Body or hand keypoint data:
____________

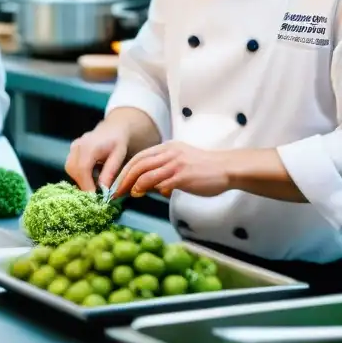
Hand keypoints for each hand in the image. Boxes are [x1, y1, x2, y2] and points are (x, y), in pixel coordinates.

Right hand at [65, 122, 129, 192]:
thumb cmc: (118, 142)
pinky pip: (71, 166)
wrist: (113, 129)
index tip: (94, 197)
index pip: (83, 168)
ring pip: (70, 169)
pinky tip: (91, 175)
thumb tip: (103, 190)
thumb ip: (110, 172)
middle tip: (95, 193)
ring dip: (81, 179)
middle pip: (73, 170)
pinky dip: (79, 174)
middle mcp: (78, 145)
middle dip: (83, 184)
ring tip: (95, 183)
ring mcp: (73, 146)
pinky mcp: (72, 149)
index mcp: (90, 146)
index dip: (86, 185)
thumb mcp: (119, 156)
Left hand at [115, 141, 231, 198]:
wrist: (226, 168)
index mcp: (168, 148)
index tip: (118, 183)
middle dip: (124, 178)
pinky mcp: (183, 175)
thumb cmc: (205, 169)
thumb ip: (165, 171)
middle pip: (139, 164)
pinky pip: (161, 182)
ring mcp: (176, 163)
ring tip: (127, 194)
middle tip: (115, 192)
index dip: (126, 170)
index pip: (140, 157)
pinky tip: (142, 194)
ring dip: (133, 184)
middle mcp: (170, 153)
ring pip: (146, 172)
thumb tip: (151, 187)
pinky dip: (148, 188)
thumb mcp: (182, 162)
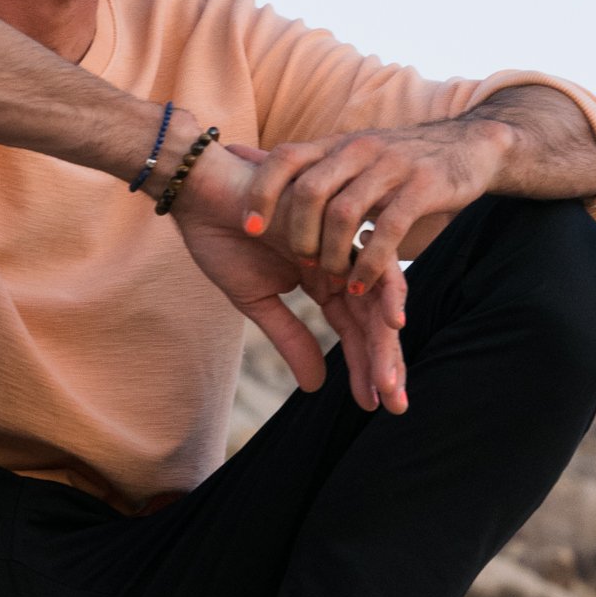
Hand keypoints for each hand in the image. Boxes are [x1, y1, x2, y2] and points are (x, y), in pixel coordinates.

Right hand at [170, 148, 410, 413]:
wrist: (201, 192)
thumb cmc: (223, 239)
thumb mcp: (256, 303)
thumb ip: (290, 339)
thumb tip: (317, 387)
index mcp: (324, 280)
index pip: (353, 329)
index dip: (365, 366)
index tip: (373, 403)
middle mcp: (341, 262)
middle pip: (372, 318)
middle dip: (385, 362)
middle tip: (395, 404)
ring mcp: (343, 242)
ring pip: (377, 296)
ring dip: (385, 339)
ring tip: (389, 380)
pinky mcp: (342, 221)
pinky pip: (374, 258)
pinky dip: (385, 288)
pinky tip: (392, 322)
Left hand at [233, 118, 505, 285]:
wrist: (471, 145)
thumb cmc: (399, 162)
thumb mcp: (349, 155)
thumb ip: (302, 163)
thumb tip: (236, 152)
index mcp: (337, 145)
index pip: (286, 157)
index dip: (262, 191)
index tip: (247, 227)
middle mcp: (359, 150)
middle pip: (311, 189)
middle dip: (297, 232)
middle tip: (299, 262)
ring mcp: (392, 167)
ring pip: (345, 212)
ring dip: (332, 253)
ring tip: (332, 280)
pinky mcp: (423, 188)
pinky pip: (388, 231)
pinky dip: (368, 265)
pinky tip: (359, 289)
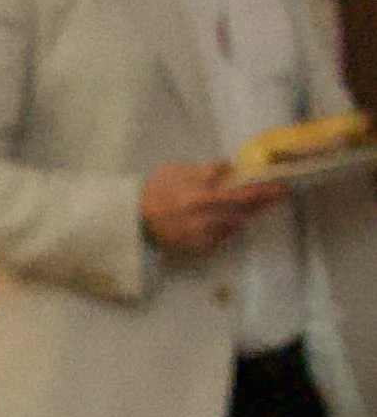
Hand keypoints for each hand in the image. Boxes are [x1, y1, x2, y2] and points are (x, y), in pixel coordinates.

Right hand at [141, 159, 284, 258]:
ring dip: (246, 214)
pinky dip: (229, 227)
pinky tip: (227, 219)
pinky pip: (223, 237)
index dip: (262, 190)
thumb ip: (206, 171)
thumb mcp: (177, 170)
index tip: (281, 186)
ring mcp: (201, 235)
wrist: (135, 218)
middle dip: (262, 201)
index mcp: (198, 196)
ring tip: (253, 205)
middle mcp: (202, 218)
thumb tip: (231, 169)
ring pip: (235, 224)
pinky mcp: (198, 247)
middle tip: (278, 194)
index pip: (239, 193)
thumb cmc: (156, 190)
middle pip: (242, 210)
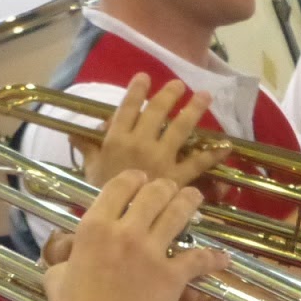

____________

ACTION ITEM –
From the first line to the last, print the records exactly; leave out the pictures.

SOLUTION FOR THIS PROBLEM –
Hand keypoints for each hand in the image. Boxes are [x1, y1, x2, y2] and points are (x, y), in pixel coordinates.

Right hand at [65, 122, 129, 192]:
thumb cmc: (118, 142)
pinky pip: (71, 166)
wrist: (113, 129)
index tip: (94, 197)
index pip: (83, 168)
ring pip: (70, 169)
pinky tip: (91, 175)
thumb tip: (103, 190)
thumb ip: (110, 172)
middle tip: (95, 193)
ring dip: (81, 179)
middle pip: (73, 170)
pinky dip: (79, 174)
middle mcp: (78, 145)
middle dip: (83, 184)
ring tip: (95, 183)
ring mcp: (73, 146)
pinky mcp: (72, 149)
index mcp: (90, 146)
index dip: (86, 185)
thumb mcp: (119, 156)
Left hand at [115, 141, 231, 198]:
wrist: (226, 168)
index mcp: (168, 148)
index tip: (118, 183)
middle dip: (124, 178)
pinky mcp: (183, 175)
thumb cmc: (205, 169)
thumb ip: (165, 171)
middle pip: (139, 164)
pinky pip: (161, 182)
ring mcp: (176, 163)
ring tip: (127, 194)
middle tip: (115, 192)
index dip: (126, 170)
index pip: (140, 157)
pinky tip: (142, 194)
ring dip: (133, 184)
middle mcp: (170, 153)
ring pip: (146, 172)
thumb tip: (151, 187)
pinky dip: (148, 188)
thumb mcp: (182, 162)
Hand keypoints for each hand in the image. Boxes are [x1, y1, x2, y2] and points are (x, y), in pixel coordinates.

Right hand at [170, 148, 410, 413]:
wrist: (201, 192)
thumb cmc: (223, 239)
thumb mcp: (256, 303)
thumb ip: (290, 339)
thumb tip: (317, 387)
index mcp: (324, 280)
index pip: (353, 329)
index dip: (365, 366)
index tip: (373, 403)
middle mcp: (341, 262)
middle pip: (372, 318)
middle dip: (385, 362)
middle tip: (395, 404)
ring mcp: (343, 242)
ring pip: (377, 296)
ring dip: (385, 339)
ring tip: (389, 380)
pinky mcp: (342, 221)
pinky pip: (374, 258)
pinky dip: (385, 288)
pinky tip: (392, 322)
Left hand at [233, 118, 505, 285]:
wrist: (471, 145)
thumb cmc: (399, 162)
thumb mcp: (349, 155)
thumb ip: (302, 163)
thumb tip: (236, 152)
index mcp: (337, 145)
index pip: (286, 157)
index dip: (262, 191)
index tip: (247, 227)
middle mcp: (359, 150)
middle pip: (311, 189)
middle dip: (297, 232)
middle tip: (299, 262)
ring mcp: (392, 167)
ring pip: (345, 212)
ring dip: (332, 253)
ring tip: (332, 280)
pinky mcp: (423, 188)
pinky pip: (388, 231)
pinky dip: (368, 265)
pinky tip: (359, 289)
Hand keypoints for each hand in the image. Boxes are [x1, y1, x2, y2] and points are (x, y), in pixel coordinates.

Right hand at [141, 159, 284, 258]:
ring dip: (246, 214)
pinky dip: (229, 227)
pinky tip: (227, 219)
pinky pip: (223, 237)
index dip: (262, 190)
thumb ip: (206, 171)
thumb mcp: (177, 170)
index tip: (281, 186)
ring mcp: (201, 235)
wrist: (135, 218)
middle dip: (262, 201)
index mcp: (198, 196)
ring tip: (253, 205)
middle mcp: (202, 218)
thumb tip: (231, 169)
ring pip: (235, 224)
pinky mcp: (198, 247)
middle tip: (278, 194)
index pip: (239, 193)
thumb cmc: (156, 190)
middle pip: (242, 210)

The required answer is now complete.